Dehydration reduces the water content of the soft tissue around your eyes, making the area look more sunken and hollow. This is one of the most quickly reversible causes. Rehydrating can visibly improve the appearance within a day. Alcohol and caffeine both pull water from this tissue and can worsen the hollowed look over time, especially with regular heavy use.

Anemia and Other Health Conditions

Iron-deficiency anemia can contribute to dark circles because when your blood doesn’t carry enough oxygen, it appears darker as it flows through the tiny vessels under your eyes. The combination of poorly oxygenated blood and thin skin creates a noticeable discoloration. If your dark circles appeared suddenly or are accompanied by fatigue, pale skin, or shortness of breath, low iron levels are worth checking with a blood test.

Thyroid disorders, particularly an underactive thyroid, can also cause puffiness and darkening around the eyes.
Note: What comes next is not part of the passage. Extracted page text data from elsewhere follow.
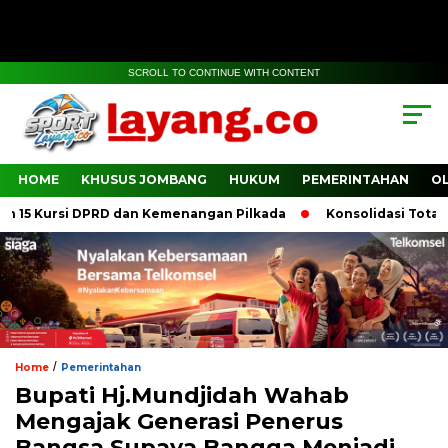
SCROLL TO CONTINUE WITH CONTENT
HOME
KHUSUS JOMBANG
HUKUM
PEMERINTAHAN
O
15 Kursi DPRD dan Kemenangan Pilkada
Konsolidasi Total, D
/
Home
Pemerintahan
Bupati Hj.Mundjidah Wahab
Mengajak Generasi Penerus
Bangsa Supaya Bangga Menjadi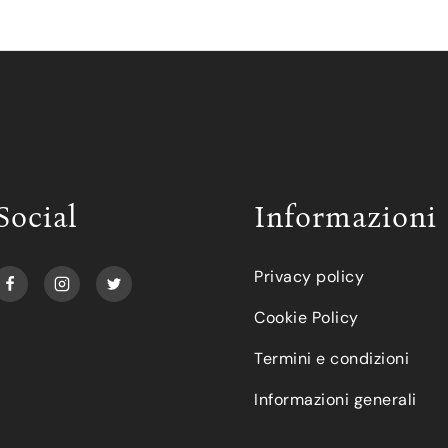
Social
Informazioni
Privacy policy
Cookie Policy
Termini e condizioni
Informazioni generali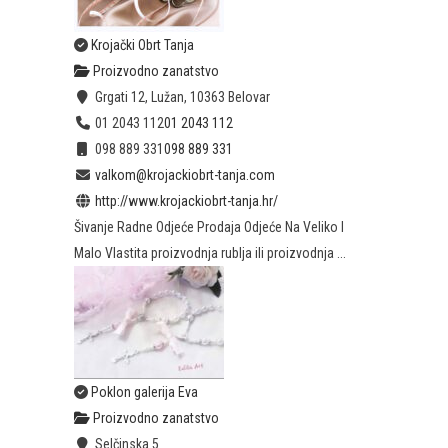
Krojački Obrt Tanja
Proizvodno zanatstvo
Grgati 12, Lužan, 10363 Belovar
01 2043 112
01 2043 112
098 889 331
098 889 331
valkom@krojackiobrt-tanja.com
http://www.krojackiobrt-tanja.hr/
Šivanje Radne Odjeće Prodaja Odjeće Na Veliko I
Malo Vlastita proizvodnja rublja ili proizvodnja ...
Poklon galerija Eva
Proizvodno zanatstvo
Selčinska 5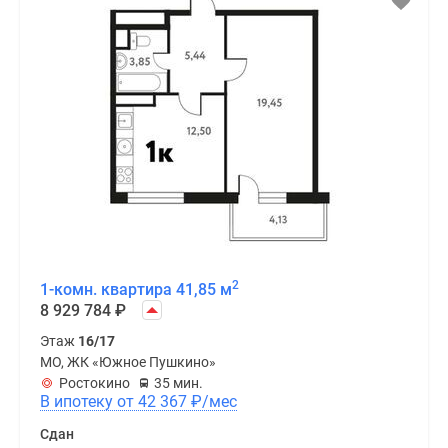
2
1-комн. квартира 41,85 м
8 929 784
₽
Этаж
16/17
МО, ЖК «Южное Пушкино»
Ростокино
35 мин.
В ипотеку от 42 367
₽
/мес
Сдан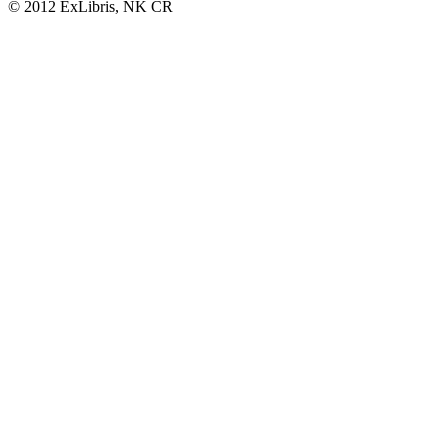
© 2012 ExLibris, NK ČR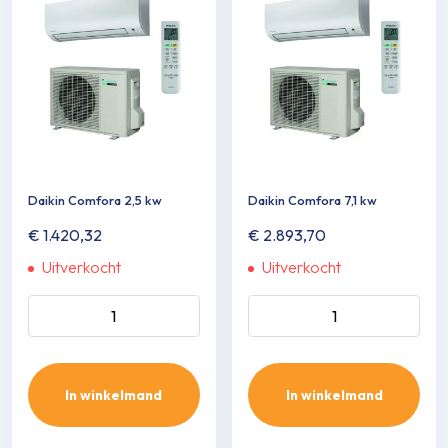
Daikin Comfora 2,5 kw
Daikin Comfora 7,1 kw
€
1.420,32
€
2.893,70
Uitverkocht
Uitverkocht
Daikin Comfora 2,5 kw aantal
Daikin Comfora 7,1 kw aantal
In winkelmand
In winkelmand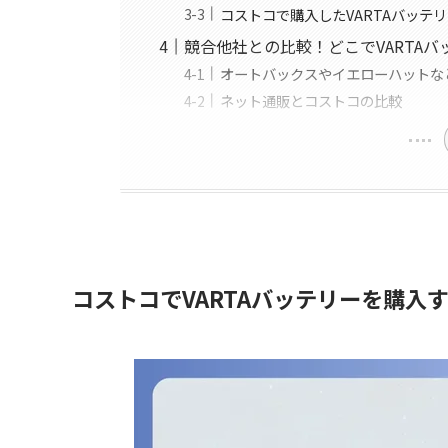
コストコで購入したVARTAバッテ
競合他社との比較！どこでVARTA
オートバックスやイエローハットな
ネット通販とコストコの比較
コストコでVARTAバッテリーを購入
These medical causes are less common than genetics or aging, but they’re worth considering if your dark circles don’t match any obvious lifestyle explanation.

Treatments That Target the Cause

Because dark circles have different root causes, no single treatment works for everyone. The most effective approach depends on which type you have.

For pigment-driven dark circles, topical treatments that slow melanin production are the standard approach. Vitamin C applied as a serum both inhibits pigment formation and thickens the delicate skin by boosting collagen, which helps conceal underlying blood discoloration. Azelaic acid, available over the counter at lower concentrations, works by reducing melanocyte activity and is especially useful when the pigmentation stems from chronic inflammation. Prescription-strength retinoids (tretinoin) also reduce pigment, but results typically take five to seven months to become visible. Sunscreen remains the foundation: without daily UV protection, any brightening treatment will be fighting a losing battle.

For vascular dark circles, vitamin C’s collagen-boosting effect can help by thickening the skin enough to better conceal the vessels beneath. Cold compresses temporarily constrict blood vessels and reduce puffiness. Managing allergies or congestion addresses the root cause when venous pooling is the problem.

For structural dark circles caused by volume loss, topical treatments have limited impact because the issue is physical depth, not color. Dermal fillers injected into the tear trough can restore lost volume and eliminate the shadow. This is a cosmetic procedure with results lasting roughly a year, though it carries risks specific to the delicate under-eye area and should be performed by an experienced provider.

Most people have a mix of causes, which is why a combination of sun protection, a targeted topical like vitamin C or azelaic acid, adequate sleep, and hydration tends to produce the most noticeable improvement over time.